EXERCISE
I'd like the entries repeated exactly, without their pictures.

SUPPLIED MATERIAL
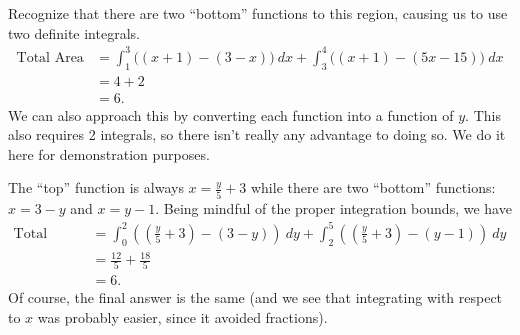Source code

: {Recognize that there are two ``bottom'' functions to this region, causing us to use two definite integrals.
\begin{align*}
	\text{Total Area}
	&= \int_1^3\bigl((x+1)-(3-x)\bigr)\ dx + \int_3^4\bigl((x+1)-(5x-15)\bigr)\ dx \\
	&= 4+2\\
	&= 6.
\end{align*}
We can also approach this by converting each function into a function of $y$. This also requires 2 integrals, so there isn't really any advantage to doing so. We do it here for demonstration purposes.

The ``top'' function is always $x=\frac y5+3$ while there are two ``bottom'' functions: $x=3-y$ and $x=y-1$. Being mindful of the proper integration bounds, we have
\begin{align*}
	\text{Total Area}
	&= \int_0^2\left(\left(\frac y5+3\right) - (3-y)\right)\ dy
	+ \int_2^5\left(\left(\frac y5+3\right) - (y-1)\right)\ dy \\
	&= \frac{12}5 + \frac{18}5 \\
	&= 6.
\end{align*}
Of course, the final answer is the same (and we see that integrating with respect to $x$ was probably easier, since it avoided fractions).}

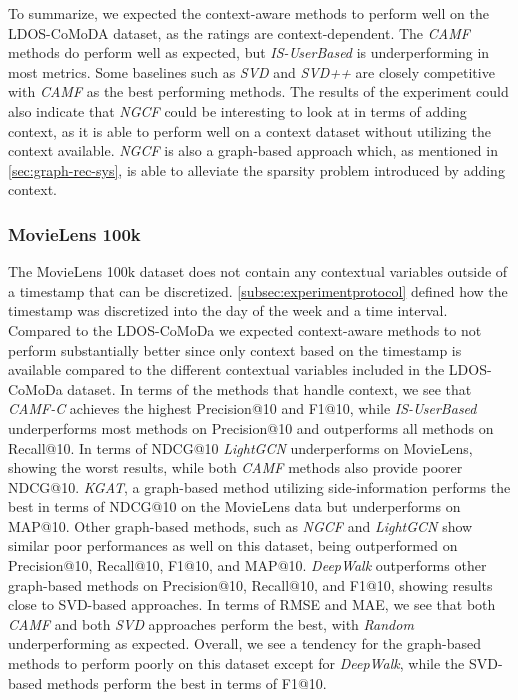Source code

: To summarize, we expected the context-aware methods to perform well on the LDOS-CoMoDA dataset, as the ratings are context-dependent. 
The \textit{CAMF} methods do perform well as expected, but \textit{IS-UserBased} is underperforming in most metrics.
Some baselines such as \textit{SVD} and \textit{SVD++} are closely competitive with \textit{CAMF} as the best performing methods.
The results of the experiment could also indicate that \textit{NGCF} could be interesting to look at in terms of adding context, as it is able to perform well on a context dataset without utilizing the context available. 
\textit{NGCF} is also a graph-based approach which, as mentioned in \autoref{sec:graph-rec-sys}, is able to alleviate the sparsity problem introduced by adding context.

\subsubsection{MovieLens 100k}
The MovieLens 100k dataset does not contain any contextual variables outside of a timestamp that can be discretized.
\autoref{subsec:experimentprotocol} defined how the timestamp was discretized into the day of the week and a time interval.
Compared to the LDOS-CoMoDa we expected context-aware methods to not perform substantially better since only context based on the timestamp is available compared to the different contextual variables included in the LDOS-CoMoDa dataset. 
In terms of the methods that handle context, we see that \textit{CAMF-C} achieves the highest Precision@10 and F1@10, while \textit{IS-UserBased} underperforms most methods on Precision@10 and outperforms all methods on Recall@10.
In terms of NDCG@10 \textit{LightGCN} underperforms on MovieLens, showing the worst results, while both \textit{CAMF} methods also provide poorer NDCG@10.
\textit{KGAT}, a graph-based method utilizing side-information performs the best in terms of NDCG@10 on the MovieLens data but underperforms on MAP@10.
Other graph-based methods, such as \textit{NGCF} and \textit{LightGCN} show similar poor performances as well on this dataset, being outperformed on Precision@10, Recall@10, F1@10, and MAP@10.
\textit{DeepWalk} outperforms other graph-based methods on Precision@10, Recall@10, and F1@10, showing results close to SVD-based approaches.
In terms of RMSE and MAE, we see that both \textit{CAMF} and both \textit{SVD} approaches perform the best, with \textit{Random} underperforming as expected.
Overall, we see a tendency for the graph-based methods to perform poorly on this dataset except for \textit{DeepWalk}, while the SVD-based methods perform the best in terms of F1@10.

RESPONSE TO THE TASK
Source code

: {Recognize that there are two ``bottom'' functions to this region, causing us to use two definite integrals.
\begin{align*}
	\text{Total Area}
	&= \int_1^3\bigl((x+1)-(3-x)\bigr)\ dx + \int_3^4\bigl((x+1)-(5x-15)\bigr)\ dx \\
	&= 4+2\\
	&= 6.
\end{align*}
We can also approach this by converting each function into a function of $y$. This also requires 2 integrals, so there isn't really any advantage to doing so. We do it here for demonstration purposes.

The ``top'' function is always $x=\frac y5+3$ while there are two ``bottom'' functions: $x=3-y$ and $x=y-1$. Being mindful of the proper integration bounds, we have
\begin{align*}
	\text{Total Area}
	&= \int_0^2\left(\left(\frac y5+3\right) - (3-y)\right)\ dy
	+ \int_2^5\left(\left(\frac y5+3\right) - (y-1)\right)\ dy \\
	&= \frac{12}5 + \frac{18}5 \\
	&= 6.
\end{align*}
Of course, the final answer is the same (and we see that integrating with respect to $x$ was probably easier, since it avoided fractions).}

Source code

: To summarize, we expected the context-aware methods to perform well on the LDOS-CoMoDA dataset, as the ratings are context-dependent. 
The \textit{CAMF} methods do perform well as expected, but \textit{IS-UserBased} is underperforming in most metrics.
Some baselines such as \textit{SVD} and \textit{SVD++} are closely competitive with \textit{CAMF} as the best performing methods.
The results of the experiment could also indicate that \textit{NGCF} could be interesting to look at in terms of adding context, as it is able to perform well on a context dataset without utilizing the context available. 
\textit{NGCF} is also a graph-based approach which, as mentioned in \autoref{sec:graph-rec-sys}, is able to alleviate the sparsity problem introduced by adding context.

\subsubsection{MovieLens 100k}
The MovieLens 100k dataset does not contain any contextual variables outside of a timestamp that can be discretized.
\autoref{subsec:experimentprotocol} defined how the timestamp was discretized into the day of the week and a time interval.
Compared to the LDOS-CoMoDa we expected context-aware methods to not perform substantially better since only context based on the timestamp is available compared to the different contextual variables included in the LDOS-CoMoDa dataset. 
In terms of the methods that handle context, we see that \textit{CAMF-C} achieves the highest Precision@10 and F1@10, while \textit{IS-UserBased} underperforms most methods on Precision@10 and outperforms all methods on Recall@10.
In terms of NDCG@10 \textit{LightGCN} underperforms on MovieLens, showing the worst results, while both \textit{CAMF} methods also provide poorer NDCG@10.
\textit{KGAT}, a graph-based method utilizing side-information performs the best in terms of NDCG@10 on the MovieLens data but underperforms on MAP@10.
Other graph-based methods, such as \textit{NGCF} and \textit{LightGCN} show similar poor performances as well on this dataset, being outperformed on Precision@10, Recall@10, F1@10, and MAP@10.
\textit{DeepWalk} outperforms other graph-based methods on Precision@10, Recall@10, and F1@10, showing results close to SVD-based approaches.
In terms of RMSE and MAE, we see that both \textit{CAMF} and both \textit{SVD} approaches perform the best, with \textit{Random} underperforming as expected.
Overall, we see a tendency for the graph-based methods to perform poorly on this dataset except for \textit{DeepWalk}, while the SVD-based methods perform the best in terms of F1@10.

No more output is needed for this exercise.